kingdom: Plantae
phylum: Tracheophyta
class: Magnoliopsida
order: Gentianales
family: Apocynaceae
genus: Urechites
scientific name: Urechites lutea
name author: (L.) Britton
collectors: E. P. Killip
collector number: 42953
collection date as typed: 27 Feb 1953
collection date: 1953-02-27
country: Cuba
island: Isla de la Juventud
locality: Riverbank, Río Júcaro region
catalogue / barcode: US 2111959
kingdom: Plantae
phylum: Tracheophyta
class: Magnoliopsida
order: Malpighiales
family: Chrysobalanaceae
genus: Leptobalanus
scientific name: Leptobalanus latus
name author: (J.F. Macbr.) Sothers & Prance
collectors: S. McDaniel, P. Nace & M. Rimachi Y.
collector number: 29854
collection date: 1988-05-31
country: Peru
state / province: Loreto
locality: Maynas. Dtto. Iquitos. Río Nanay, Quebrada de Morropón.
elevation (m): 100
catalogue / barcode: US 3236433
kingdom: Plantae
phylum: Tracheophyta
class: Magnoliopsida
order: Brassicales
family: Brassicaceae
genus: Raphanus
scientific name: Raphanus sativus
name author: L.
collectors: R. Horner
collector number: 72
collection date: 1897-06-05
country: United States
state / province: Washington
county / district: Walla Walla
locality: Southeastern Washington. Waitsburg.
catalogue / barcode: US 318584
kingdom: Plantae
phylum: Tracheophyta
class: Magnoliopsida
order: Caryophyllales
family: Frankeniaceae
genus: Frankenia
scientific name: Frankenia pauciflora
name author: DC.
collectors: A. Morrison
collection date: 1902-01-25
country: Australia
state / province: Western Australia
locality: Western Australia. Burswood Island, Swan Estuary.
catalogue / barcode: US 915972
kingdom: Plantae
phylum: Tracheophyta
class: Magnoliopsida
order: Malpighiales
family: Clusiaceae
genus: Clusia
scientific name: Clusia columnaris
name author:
========================
§ TASK PROMPT
Can you duplicate every one of the lines above, character for character, leaving none out?

§ ANSWER TO THIS EXERCISE
kingdom: Plantae
phylum: Tracheophyta
class: Magnoliopsida
order: Gentianales
family: Apocynaceae
genus: Urechites
scientific name: Urechites lutea
name author: (L.) Britton
collectors: E. P. Killip
collector number: 42953
collection date as typed: 27 Feb 1953
collection date: 1953-02-27
country: Cuba
island: Isla de la Juventud
locality: Riverbank, Río Júcaro region
catalogue / barcode: US 2111959
kingdom: Plantae
phylum: Tracheophyta
class: Magnoliopsida
order: Malpighiales
family: Chrysobalanaceae
genus: Leptobalanus
scientific name: Leptobalanus latus
name author: (J.F. Macbr.) Sothers & Prance
collectors: S. McDaniel, P. Nace & M. Rimachi Y.
collector number: 29854
collection date: 1988-05-31
country: Peru
state / province: Loreto
locality: Maynas. Dtto. Iquitos. Río Nanay, Quebrada de Morropón.
elevation (m): 100
catalogue / barcode: US 3236433
kingdom: Plantae
phylum: Tracheophyta
class: Magnoliopsida
order: Brassicales
family: Brassicaceae
genus: Raphanus
scientific name: Raphanus sativus
name author: L.
collectors: R. Horner
collector number: 72
collection date: 1897-06-05
country: United States
state / province: Washington
county / district: Walla Walla
locality: Southeastern Washington. Waitsburg.
catalogue / barcode: US 318584
kingdom: Plantae
phylum: Tracheophyta
class: Magnoliopsida
order: Caryophyllales
family: Frankeniaceae
genus: Frankenia
scientific name: Frankenia pauciflora
name author: DC.
collectors: A. Morrison
collection date: 1902-01-25
country: Australia
state / province: Western Australia
locality: Western Australia. Burswood Island, Swan Estuary.
catalogue / barcode: US 915972
kingdom: Plantae
phylum: Tracheophyta
class: Magnoliopsida
order: Malpighiales
family: Clusiaceae
genus: Clusia
scientific name: Clusia columnaris
name author:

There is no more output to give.